How does mercury poisons us?

How does mercury poisons us?

Pure mercury is an uncharged, liquid heavy metal that vaporizes into a gas rather easily that has been known for centuries as a deadly poison, but it is still used in dental fillings, fluorescent lights, medical treatments and even in religious ceremonies in some countries. It is also found in substantial amounts as toxic methylmercury in most fish (both freshwater and ocean) especially large predators like swordfish, shark and tuna. In nature mercury is mostly stored in the mineral called Cinnabar or mercury sulfide abbreviated as HgS, which is misleading. Mercury sulfide is a polymer of (-S-Hg-S-Hg-S-)n where essentially every Hg is bound to two sulfurs. The mining of mercury involves the collection of Cinnabar and its exposure to high heat to release mercury vapor which is cooled to liquid form and used in industry. Inadvertently, some Cinnabar is in coal and burning such coal to generate electricity releases mercury vapor which ends up in our environment and in our diets.

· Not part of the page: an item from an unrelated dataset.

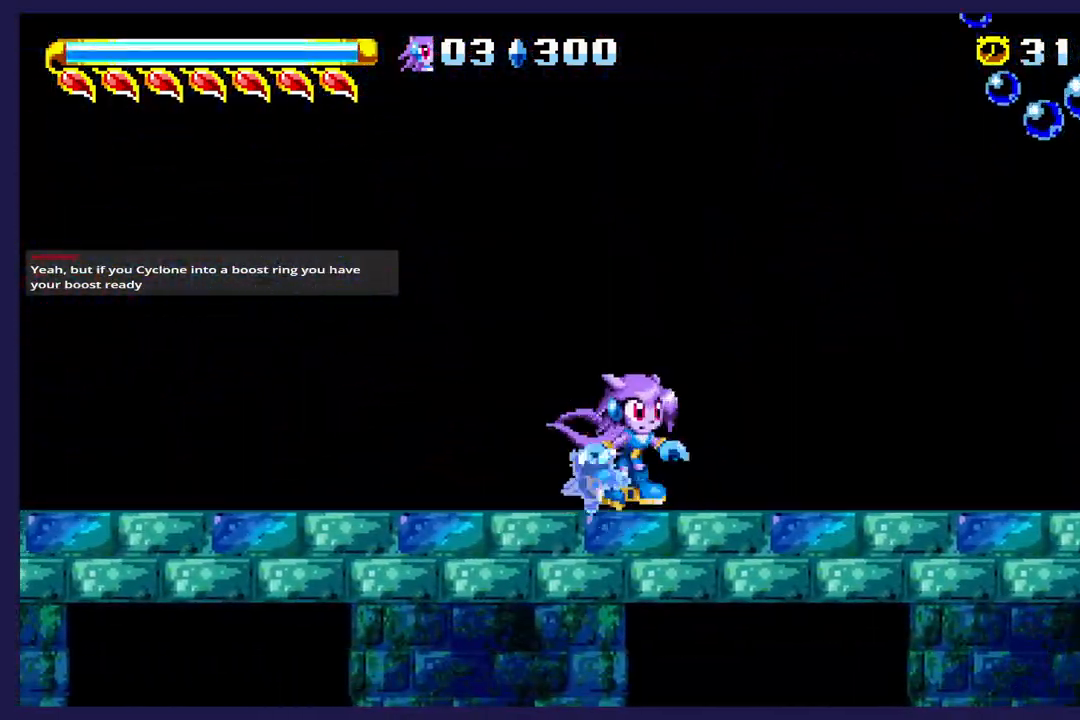
{"buttons": ["A", "DPAD_UP", "DPAD_RIGHT"], "left_stick": "center", "events": [[50, "A", "down"], [300, "A", "up"], [350, "A", "down"], [417, "DPAD_UP", "down"]]}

Because Mercury (Hg) is an element that likes sulfur it is the bully that reeks havoc in biological systems in so many ways. Mercury displaces essential metals like iron and copper off of their natural binding proteins that require them for activity such as the energy producing electron transport system of the mitochondria and hemoglobin and other iron dependent enzymes or iron storage proteins such as. The body cannot tolerate hydroxy radical producing redox metals such as iron freely floating around destroying normal cellular functions. Excess free Iron displaced in normal mitochondria inside your cell converts them into free radical factories so instead of making energy they make radicals. We believe it was this action that mainly cause the mercury poisoned Ecuadorian gold miners to be so exhausted with chronic fatigue in the Phase 2 clinical trial.

In addition, mercury tightly binds to sulfur in proteins and this sulfur is extremely important to make selective membranes that protect your cells, arteries or brain. Mercury causes tight membranes to become leaky and unable to contain the compartmentalization of organs that are required for good health and this can lead to artery disease even headaches and food allergies associated with leaky gut syndrome. Mercury will also attack proteins such as enzymes that have sulfur to sulfur bonds causing it to unravel be misfolded i.e. change their shape leading to either enzymes that do not function or autoimmune disorders. Some have proposed that he immune system sees these partially misfolded protein and forms antibodies to them but since they are actually your own tissues your immune system mistakenly attacks you.

Many processes in brain need sulfur bonds. Once non-reactive and non-toxic Hg⁰ vapor is inhaled it can easily pass into the brain area through the blood brain barrier. Once inside it will likely encounter catalase, an abundant enzyme. Catalase strips off two electrons to form reactive and toxic Hg++. This aggressive heavy metal will knock out new nerve growth and even remove myelin from the axon sheath. It also causes the abnormal aggregation of microtubulin and the formation of neurofibillary tangles and other abnormal biochemistry associated with neurological diseases such as Alzheimer’s disease.

In summary non-reactive mercury vapor (Hg^o) is capable of easily passing through all biomembranes and entering the cells of the central nervous system. There it is rapidly converted into the very toxic and reactive Hg²⁺ which inserts itself in many normal processes to break them and turns your own body and brain into a non-functional biochemical train wreck. How bad and how soon a wreck occurs depends on a number of other factors such as susceptibility, genetics, how much mercury you are/were exposed to (dose), your concurrent burden of other heavy metals and likely several other factors not yet discovered. The best policy is to avoid all exposure to mercury. Emeramide^® has been shown also pass through biomembranes and to bind Hg2+ rapidly (Clarke 2012) and may help those exposed to recover some function if given soon after exposure before the damage becomes permanent.